First, what are these dispositions then, I wonder, that compose Design Thinking / Creativity / Interdisciplinary Learning / Project-Based? Aren’t collaboration, creativity, social responsibility, cultural understanding, communications, innovation, and critical thinking (all taken from the BC Ministry of Education’s Guide to 21st Century Learning) at the heart of John Dewey’s vision of learning? Immanuel Kant’s? Socrates’?

And secondly, from whence does the compulsion to endlessly repackage, repurpose and re-sell these ideas emerge? In this vein I wonder why we are so reluctant to acknowledge the longer traditions that these intellectual pursuits have enjoyed?

The question begged by these others, I think, is that of who benefits from presenting the nature of learning with such a historical myopia?

Featured image courtesy of David Kernohan.
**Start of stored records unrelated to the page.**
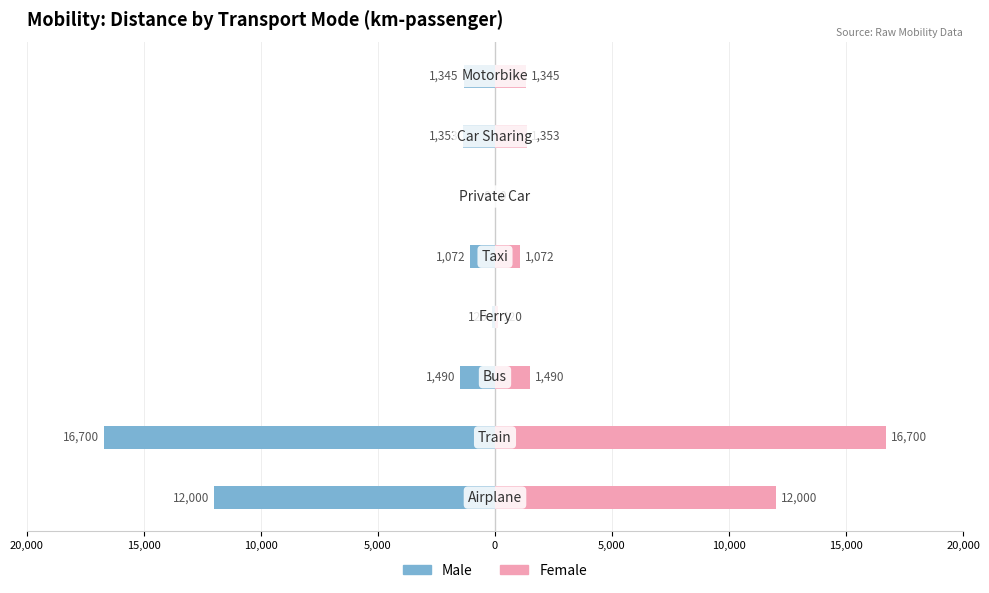

Reading left to right, list all the values displayed in this chart.

Male: 20,000=-12000.0	15,000=-16700.0	10,000=-1490.0	5,000=-120.0	0=-1072.1	5,000=0.0	10,000=-1352.9	15,000=-1345.0
Female: 20,000=12000.0	15,000=16700.0	10,000=1490.0	5,000=120.0	0=1072.1	5,000=0.0	10,000=1352.9	15,000=1345.0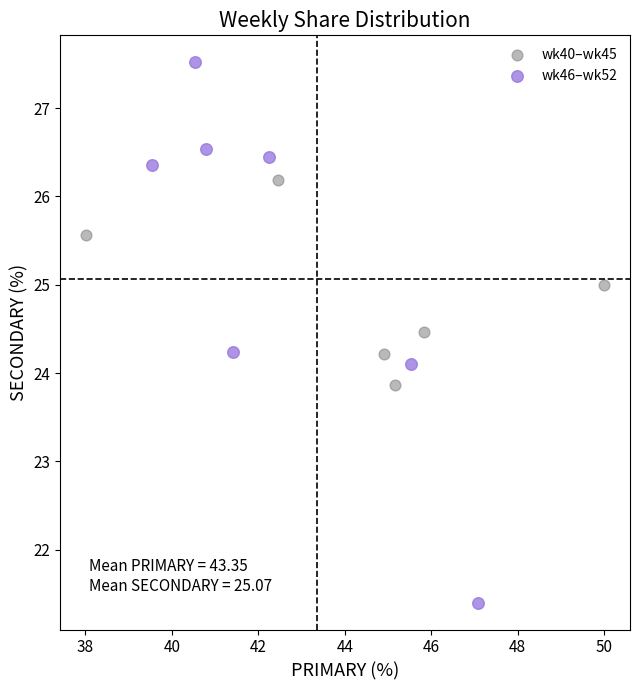

Which series reaches the minimum Y coordinate?

wk46–wk52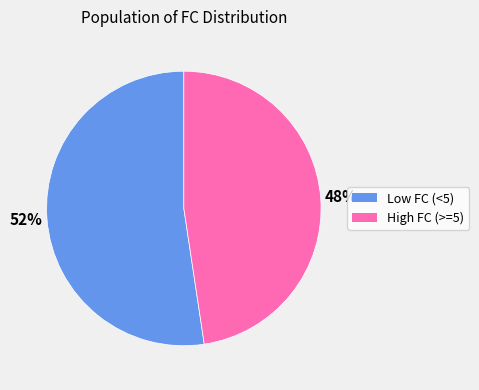

To the nearest percent, what is the average slice percentage?

50%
6 thoughts on “This year’s new Dylan: Design Thinking

  1. I still can’t believe my supervisor let me leave that paragraph in the thesis. Definitely one of my favourite parts of the whole thing. (that and the diagrams. the rest feels like busywork)

  2. I do love the beardstroke parabola, tho perhaps a chinstroke or evilpinkie would be more gender neutral.
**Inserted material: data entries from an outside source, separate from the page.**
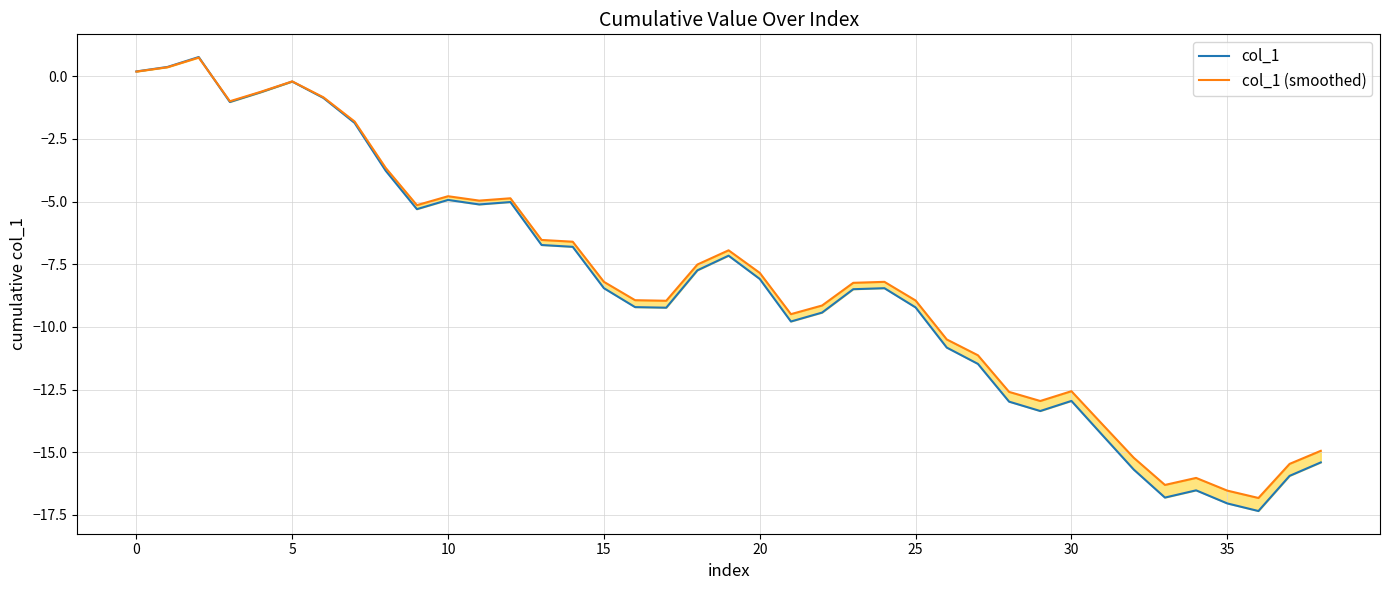

What is the difference between the maximum and minimum values in the col_1 series?

18.1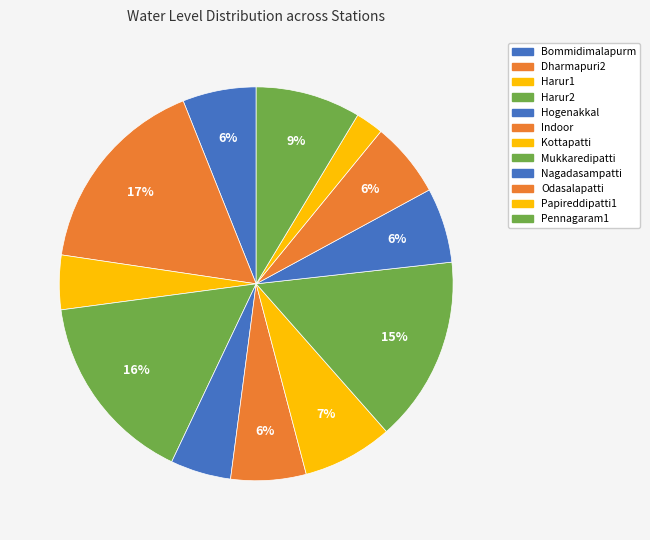

To the nearest percent, what portion does Mukkaredipatti represent?

15%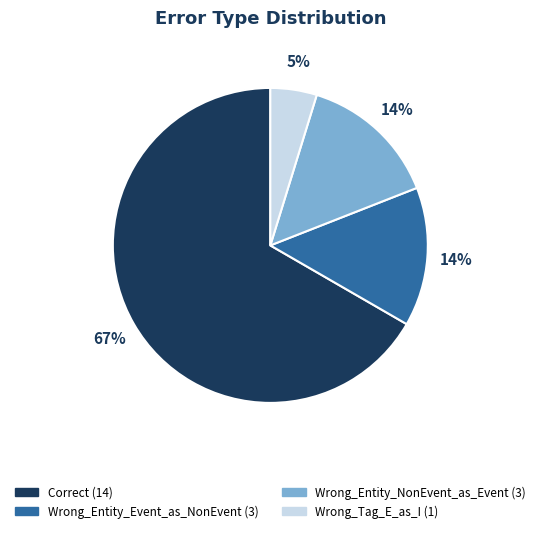

To the nearest percent, what is the average slice percentage?

25%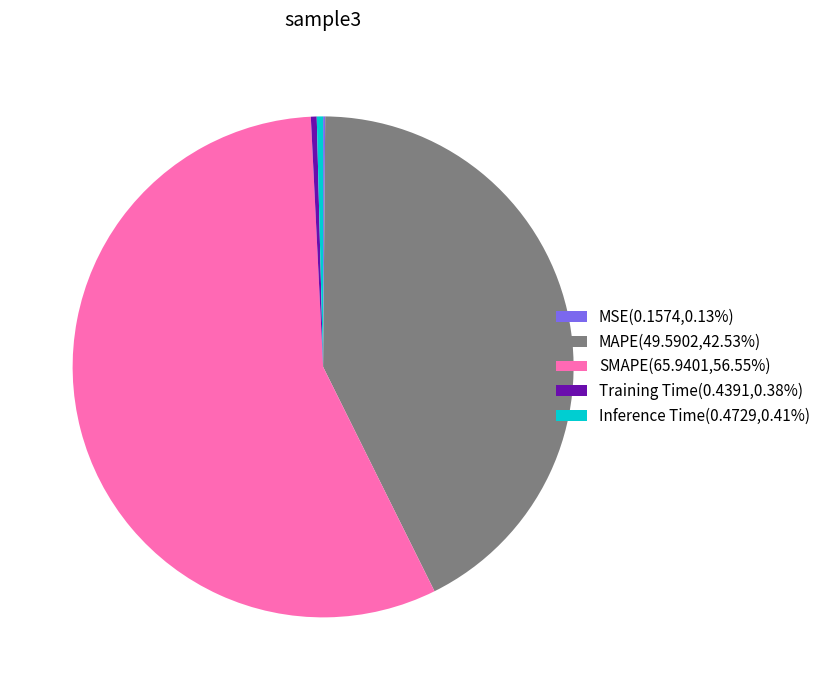

Does SMAPE(65.9401,56.55%) account for over 50% of the chart?

Yes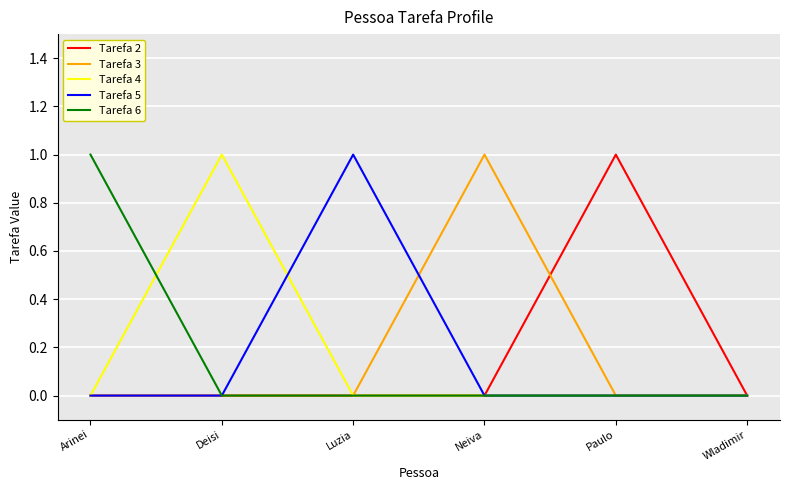

The value of Tarefa 4 at Paulo is 1. True or false?

False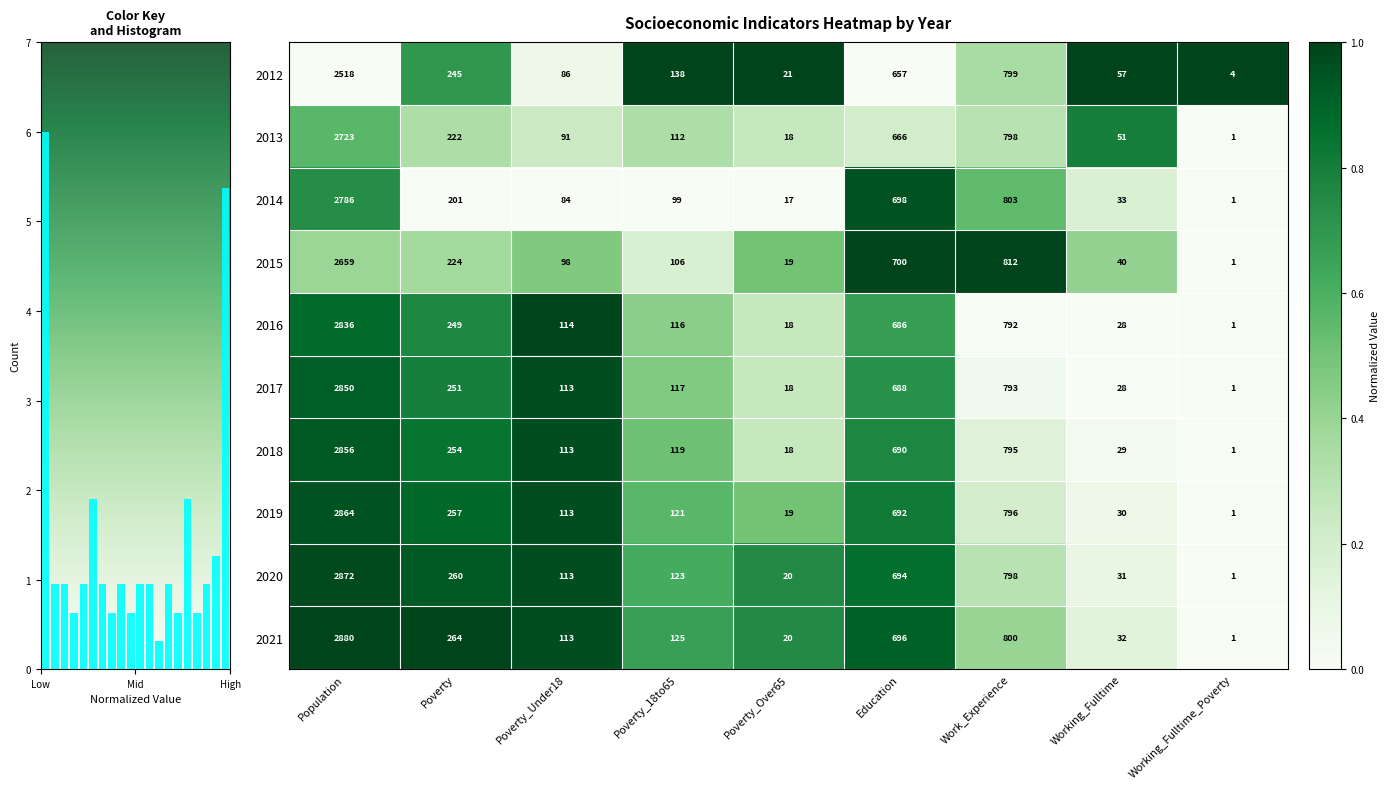

How many distinct data groups are displayed?

10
    In its infant stages, in any learner, design thinking exists. It needs nurturing, the right people in the right place, at the right time. It is organic.

    And powerful.

    So like anything that can be subverted, it has been. To be marketed, packaged, sold, consumed. And to sell that, the initial “simplicity of cause” needs to be convoluted, bloated, confused so the seller can be seen as the solver of the problem with a program.
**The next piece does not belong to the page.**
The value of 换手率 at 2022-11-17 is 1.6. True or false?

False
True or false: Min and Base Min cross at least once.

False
    Maybe the issue is not the simplicity of the idea of design thinking, or “thinking” as we could refer to it as. It is ensuring that we have the tenacity, creativity, understanding, communication, and innovation to filter, assess and dismiss. Like “creative people in all disciplines have always done.” And what our children will need to do.

    1. Thanks for commenting, Mardelle – I think you’ve hit on a few of the essential pieces here, in “ensuring we have the tenacity, creativity, understanding, communication and innovation to filter, assess and dismiss.” We might call this collection of attributes more broadly, “critical thinking,” or even “problem solving,” I think.

      From here I start wondering about what our schools need to do to fully embrace this type of organic, empowering learning: we need to look differently at our ministry learning outcomes, for one (something we can be glad is occurring); at how the various courses, themes and outcomes are allowed and encouraged to interact (interdisciplinary and collaborative learning); and then how our assessment methods might be able to provide learners and families with information on their progress in a manner that is congruent with these types of values.

      In British Columbia, the BC EdPlan has fortunately brought a few of these issues into the public dialogue about education; less inspiring is the fact that much of the planning that has provided the framework for these discussions has been supplied by the same “convoluted, bloated and confused” sellers of education that have shown in many jurisdictions around the world to have a very different set of values guiding their role in designing learning.

      That sounds cynical, I realize. But I also think, for the moment, that we have an opportunity that won’t exist for long: to shape and stake our own claims in this emerging forum of educational discourse and design. With any luck, many of the innovations grassroots educators have brought (and will bring) to the table in the coming years will be grandfathered in to whatever Huxleyian/Orwellian view of “Personalized Learning” Pearson winds up selling on behalf of the province’s public schools.

      And yes, Chinstroke Parabola would be more gender neutral – I will alert David Kernohan, the chart’s author.

      1. Cynicism is healthy. I certainly am hopeful that the “new” (read always-existed-in-education) 21 century learning catches on in its best form. But I am as certain that we need to be vigilant that the online textbook format, kids moving through beautifully designed modules in a glossy package labeled “individualized “, is not where we end up.

        Thanks for always opening the door to great conversation.